Court orders Sherri Shepherd to pay child support for surrogate son she abandoned

Steve Weatherbe
By Steve Weatherbe

November 27, 2015 (LifeSiteNews) -- Sherri Shepherd, a Hollywood celebrity who co-hosted the popular talk show The View for seven years, has lost a maternity suit launched by her ex-husband Lamar Sally, forcing her to pay him alimony and child support for their one-year surrogate son LJ. The decision follows an unseemly fight which pro-life blogger Cassy Fiano says has exposed how surrogacy results in “commodifying” the unborn.

Shepherd, a co-host of the View from 2007 to 2014, met Sally, a screenwriter, in 2010 and they married a year later. Because her eggs were not viable, they arranged a surrogate mother in Pennsylvania to bear them a baby conceived in vitro using Sally’s sperm and a donated egg.

But the marriage soured in mid-term about the time Shepherd lost her job with The View. According to one tabloid explanation, she was worried he would contribute little to parenting responsibilities.  Sally filed for separation in 2014, Shepherd filed for divorce a few days, then Sally sued for sole custody, then alimony and child support.

Earlier this year she told PEOPLE she had gone along with the surrogacy to prevent the breakup of the marriage and had not really wanted the child.

Shepherd, an avowed Christian who once denied evolution on The View and a successful comic actor on Broadway, TV, and in film since the mid-90s, didn’t want anything to do with LJ, as Lamar named the boy, who after all carried none of her genes. She refused to be at bedside for the birth, and refused to let her name be put on the birth certificate and to shoulder any responsibility for LJ’s support.

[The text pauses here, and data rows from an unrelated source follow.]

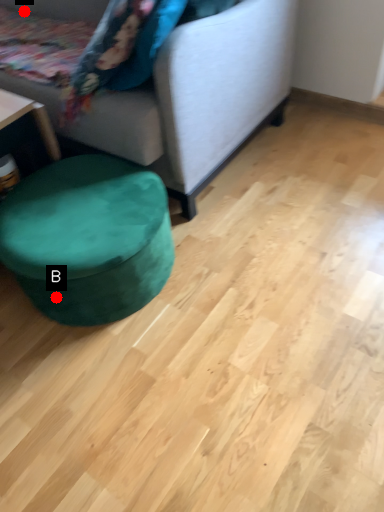
Question: Two points are circled on the image, labeled by A and B beside each circle. Which point is closer to the camera taking this photo?

Choices:
 (A) A is closer
 (B) B is closer

Answer: (B)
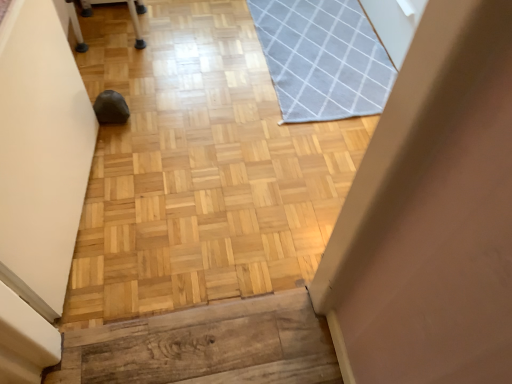
Locate an element on the screen. This screenshot has width=512, height=384. vacant space underneath matte white plastic chair at upper left (from a real-world perspective) is located at coordinates (112, 33).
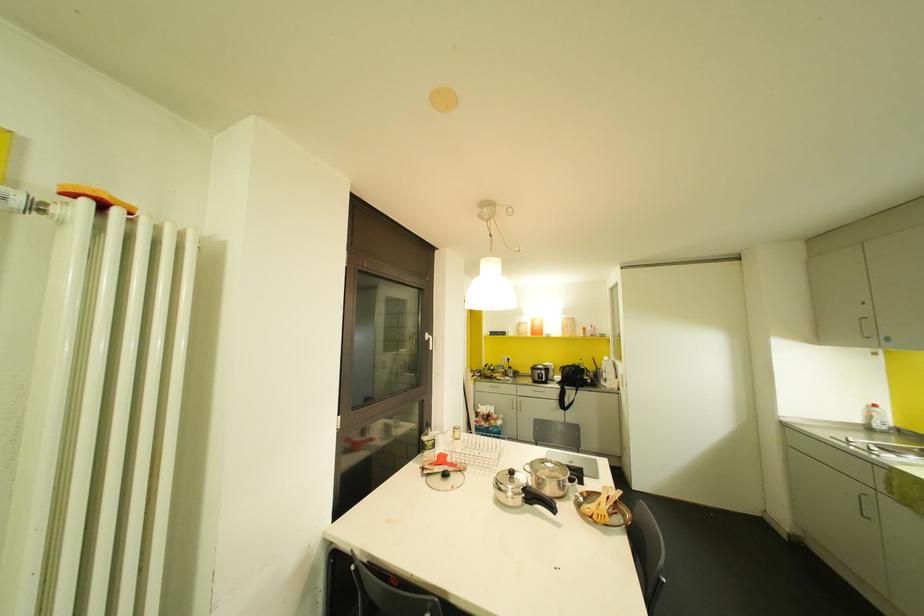
Locate an element on the screen. This screenshot has height=616, width=924. black pot handle is located at coordinates (544, 504).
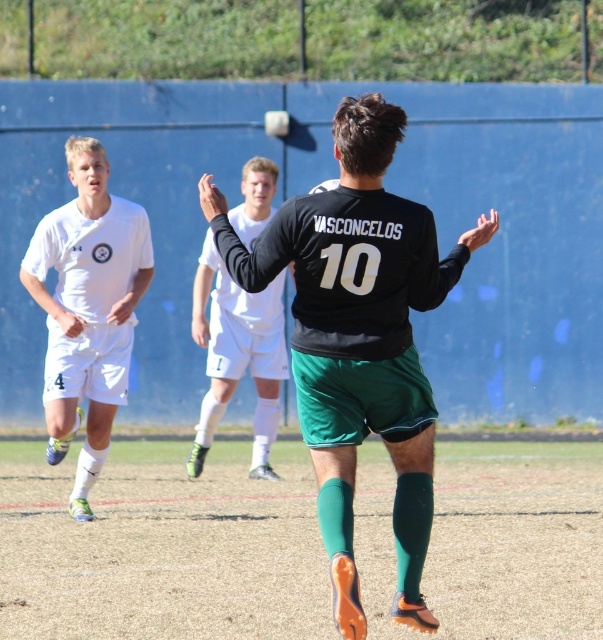
Does black matte jersey at center have a greater height compared to white matte soccer uniform at left?

Incorrect, black matte jersey at center's height is not larger of white matte soccer uniform at left's.

You are a GUI agent. You are given a task and a screenshot of the screen. Output one action in this format:
    pyautogui.click(x=<x>, y=<y>)
    Task: Click on the black matte jersey at center
    The image size is (603, 640).
    Given the screenshot: What is the action you would take?
    pyautogui.click(x=358, y=339)

Is point (423, 288) in front of point (63, 272)?

Yes, point (423, 288) is closer to viewer.

The height and width of the screenshot is (640, 603). Find the location of `black matte jersey at center`. black matte jersey at center is located at coordinates pyautogui.click(x=358, y=339).

Can you confirm if black matte jersey at center is shorter than white jersey at center?

In fact, black matte jersey at center may be taller than white jersey at center.

Can you confirm if black matte jersey at center is bigger than white jersey at center?

Indeed, black matte jersey at center has a larger size compared to white jersey at center.

Between point (350, 244) and point (254, 342), which one is positioned behind?

Point (254, 342)

The height and width of the screenshot is (640, 603). Find the location of `black matte jersey at center`. black matte jersey at center is located at coordinates (358, 339).

Does white matte soccer uniform at left come behind white jersey at center?

No.

From the picture: Does white matte soccer uniform at left come in front of white jersey at center?

That is True.

Is point (51, 320) more distant than point (250, 316)?

No, it is in front of (250, 316).

Find the location of `white matte soccer uniform at left`. white matte soccer uniform at left is located at coordinates (87, 308).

But in April the Pennsylvania Court of Common Pleas, and now the state’s Superior Court, ruled that Shepherd’s name must go on the birth certificate and she must pay Sally alimony and child support.

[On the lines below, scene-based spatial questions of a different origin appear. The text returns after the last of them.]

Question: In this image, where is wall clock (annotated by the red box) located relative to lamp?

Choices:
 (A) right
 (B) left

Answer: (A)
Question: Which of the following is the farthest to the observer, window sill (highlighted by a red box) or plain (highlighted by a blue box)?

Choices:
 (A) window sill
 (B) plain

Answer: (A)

“The ultimate outcome is that this baby has two parents and the parents are Lamar Sally and Sherri Shepherd,” Shepherd’s lawyer Tiffany Palmer said.

As for the father, Sally told PEOPLE, “I'm glad it's finally over. I'm glad the judges saw through all the lies that she put out there, and the negative media attention. If she won't be there for L.J. emotionally, I'll be parent enough for the both of us.”

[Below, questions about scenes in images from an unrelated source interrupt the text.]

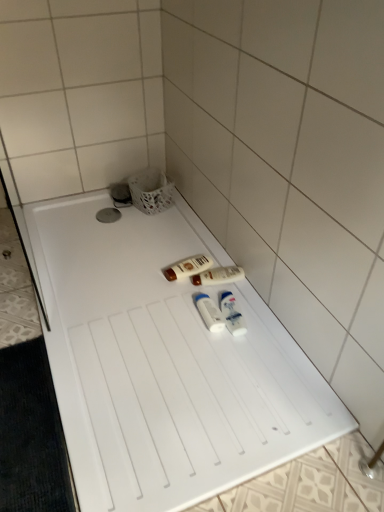
Find the location of a particular element. vacant region to the right of white plastic bottles at center, the fourth toiletry positioned from the back is located at coordinates (259, 324).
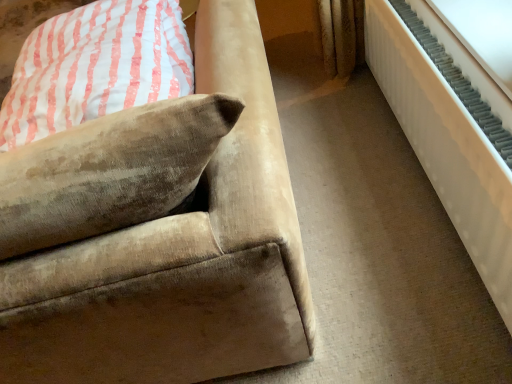
Question: Is white textured radiator at right wider or thinner than velvet beige pillow at upper left?

Choices:
 (A) wide
 (B) thin

Answer: (B)

Question: Is white textured radiator at right inside the boundaries of velvet beige pillow at upper left, or outside?

Choices:
 (A) outside
 (B) inside

Answer: (A)

Question: Which object is the farthest from the white textured radiator at right?

Choices:
 (A) velvet beige couch at lower left
 (B) velvet beige pillow at upper left

Answer: (B)

Question: Which is farther from the white textured radiator at right?

Choices:
 (A) velvet beige pillow at upper left
 (B) velvet beige couch at lower left

Answer: (A)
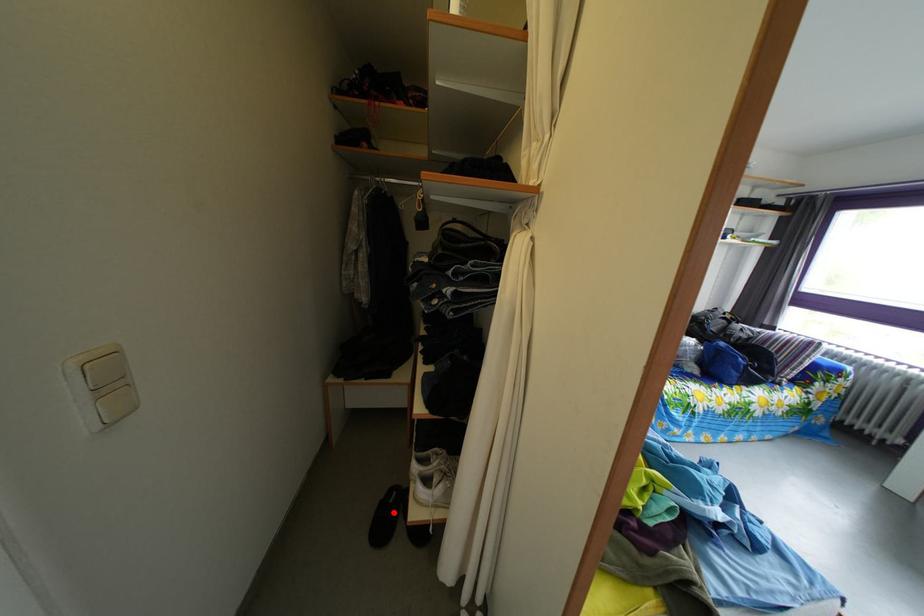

But Shepherd said, “I am appealing the ruling that happened,” though in the meantime, Sally will “get his settlement every month. There’s nothing I can do.”

Commented Fiano in Live Action News, “What’s so sickening about this case is that this little boy, whose life was created in a test tube, was treated as nothing more than a commodity…Saying that you don’t want a baby but will engineer one to get something you want is horrific.” As for trying to get out from child support payments now that the marriage had failed, that was “despicable.”

Fiano went on to characterize the Shepherd-Sally affair as a “notable example” of commodification of children, and “by no means an anomaly.” She cited a British report than over the past five years 123 babies conceived in vitro were callously aborted when they turned out to have Down Syndrome.

“When we’re not ready for babies, we have an abortion,” she added. “But then when we decide we are ready we manufacture them in a laboratory and destroy any extras. Children exist when we want them to exist, to fill the holes in us that we want them to fill, instead of being independent lives with their own inherent value and dignity.”